Dataset records:
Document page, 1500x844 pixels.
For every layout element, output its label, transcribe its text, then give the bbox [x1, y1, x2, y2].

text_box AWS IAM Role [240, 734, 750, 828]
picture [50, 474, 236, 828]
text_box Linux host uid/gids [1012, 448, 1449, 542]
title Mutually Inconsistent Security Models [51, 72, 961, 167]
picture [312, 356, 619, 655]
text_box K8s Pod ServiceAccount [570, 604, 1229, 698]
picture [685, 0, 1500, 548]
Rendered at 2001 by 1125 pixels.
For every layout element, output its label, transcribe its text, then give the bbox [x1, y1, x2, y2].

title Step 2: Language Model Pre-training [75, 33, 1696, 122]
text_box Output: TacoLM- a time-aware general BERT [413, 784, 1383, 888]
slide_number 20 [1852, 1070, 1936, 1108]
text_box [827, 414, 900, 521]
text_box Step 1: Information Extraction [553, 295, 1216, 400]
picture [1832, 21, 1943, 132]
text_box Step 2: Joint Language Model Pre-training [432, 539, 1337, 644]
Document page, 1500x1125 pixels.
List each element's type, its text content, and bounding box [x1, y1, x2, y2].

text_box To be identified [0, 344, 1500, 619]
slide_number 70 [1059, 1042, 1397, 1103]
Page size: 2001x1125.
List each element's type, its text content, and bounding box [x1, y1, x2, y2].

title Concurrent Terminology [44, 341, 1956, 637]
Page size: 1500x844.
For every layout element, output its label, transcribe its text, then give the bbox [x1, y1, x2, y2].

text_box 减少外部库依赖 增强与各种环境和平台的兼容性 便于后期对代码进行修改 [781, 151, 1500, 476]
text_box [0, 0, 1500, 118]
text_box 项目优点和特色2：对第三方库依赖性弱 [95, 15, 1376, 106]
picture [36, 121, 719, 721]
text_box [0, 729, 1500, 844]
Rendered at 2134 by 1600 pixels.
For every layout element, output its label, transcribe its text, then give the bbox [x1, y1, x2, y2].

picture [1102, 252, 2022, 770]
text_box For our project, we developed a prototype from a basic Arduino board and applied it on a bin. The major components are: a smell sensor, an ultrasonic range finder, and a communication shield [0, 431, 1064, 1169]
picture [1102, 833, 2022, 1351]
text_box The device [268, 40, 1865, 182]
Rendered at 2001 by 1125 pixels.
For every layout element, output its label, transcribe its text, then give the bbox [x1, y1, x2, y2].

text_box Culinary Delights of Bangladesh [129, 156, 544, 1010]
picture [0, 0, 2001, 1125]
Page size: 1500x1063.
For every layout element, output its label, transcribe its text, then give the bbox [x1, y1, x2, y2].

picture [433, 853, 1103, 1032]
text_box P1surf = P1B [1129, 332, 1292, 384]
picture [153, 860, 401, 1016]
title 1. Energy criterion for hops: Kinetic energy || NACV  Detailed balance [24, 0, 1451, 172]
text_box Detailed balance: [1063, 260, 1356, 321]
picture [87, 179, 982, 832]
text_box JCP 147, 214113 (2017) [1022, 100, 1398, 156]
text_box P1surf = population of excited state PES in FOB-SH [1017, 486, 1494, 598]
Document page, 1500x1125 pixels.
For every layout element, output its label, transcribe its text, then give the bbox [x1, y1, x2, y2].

Work task:
Return every line of the data unchanged.

Task solution:
Document page, 1500x844 pixels.
For every layout element, output its label, transcribe its text, then give the bbox [x1, y1, x2, y2].

text_box AWS IAM Role [240, 734, 750, 828]
picture [50, 474, 236, 828]
text_box Linux host uid/gids [1012, 448, 1449, 542]
title Mutually Inconsistent Security Models [51, 72, 961, 167]
picture [312, 356, 619, 655]
text_box K8s Pod ServiceAccount [570, 604, 1229, 698]
picture [685, 0, 1500, 548]
Rendered at 2001 by 1125 pixels.
For every layout element, output its label, transcribe its text, then give the bbox [x1, y1, x2, y2].

title Step 2: Language Model Pre-training [75, 33, 1696, 122]
text_box Output: TacoLM- a time-aware general BERT [413, 784, 1383, 888]
slide_number 20 [1852, 1070, 1936, 1108]
text_box [827, 414, 900, 521]
text_box Step 1: Information Extraction [553, 295, 1216, 400]
picture [1832, 21, 1943, 132]
text_box Step 2: Joint Language Model Pre-training [432, 539, 1337, 644]
Document page, 1500x1125 pixels.
List each element's type, its text content, and bounding box [x1, y1, x2, y2].

text_box To be identified [0, 344, 1500, 619]
slide_number 70 [1059, 1042, 1397, 1103]
Page size: 2001x1125.
List each element's type, its text content, and bounding box [x1, y1, x2, y2].

title Concurrent Terminology [44, 341, 1956, 637]
Page size: 1500x844.
For every layout element, output its label, transcribe its text, then give the bbox [x1, y1, x2, y2].

text_box 减少外部库依赖 增强与各种环境和平台的兼容性 便于后期对代码进行修改 [781, 151, 1500, 476]
text_box [0, 0, 1500, 118]
text_box 项目优点和特色2：对第三方库依赖性弱 [95, 15, 1376, 106]
picture [36, 121, 719, 721]
text_box [0, 729, 1500, 844]
Rendered at 2134 by 1600 pixels.
For every layout element, output its label, transcribe its text, then give the bbox [x1, y1, x2, y2].

picture [1102, 252, 2022, 770]
text_box For our project, we developed a prototype from a basic Arduino board and applied it on a bin. The major components are: a smell sensor, an ultrasonic range finder, and a communication shield [0, 431, 1064, 1169]
picture [1102, 833, 2022, 1351]
text_box The device [268, 40, 1865, 182]
Rendered at 2001 by 1125 pixels.
For every layout element, output its label, transcribe its text, then give the bbox [x1, y1, x2, y2].

text_box Culinary Delights of Bangladesh [129, 156, 544, 1010]
picture [0, 0, 2001, 1125]
Page size: 1500x1063.
For every layout element, output its label, transcribe its text, then give the bbox [x1, y1, x2, y2].

picture [433, 853, 1103, 1032]
text_box P1surf = P1B [1129, 332, 1292, 384]
picture [153, 860, 401, 1016]
title 1. Energy criterion for hops: Kinetic energy || NACV  Detailed balance [24, 0, 1451, 172]
text_box Detailed balance: [1063, 260, 1356, 321]
picture [87, 179, 982, 832]
text_box JCP 147, 214113 (2017) [1022, 100, 1398, 156]
text_box P1surf = population of excited state PES in FOB-SH [1017, 486, 1494, 598]
Document page, 1500x1125 pixels.
For every layout element, output its label, transcribe its text, then give the bbox [x1, y1, x2, y2].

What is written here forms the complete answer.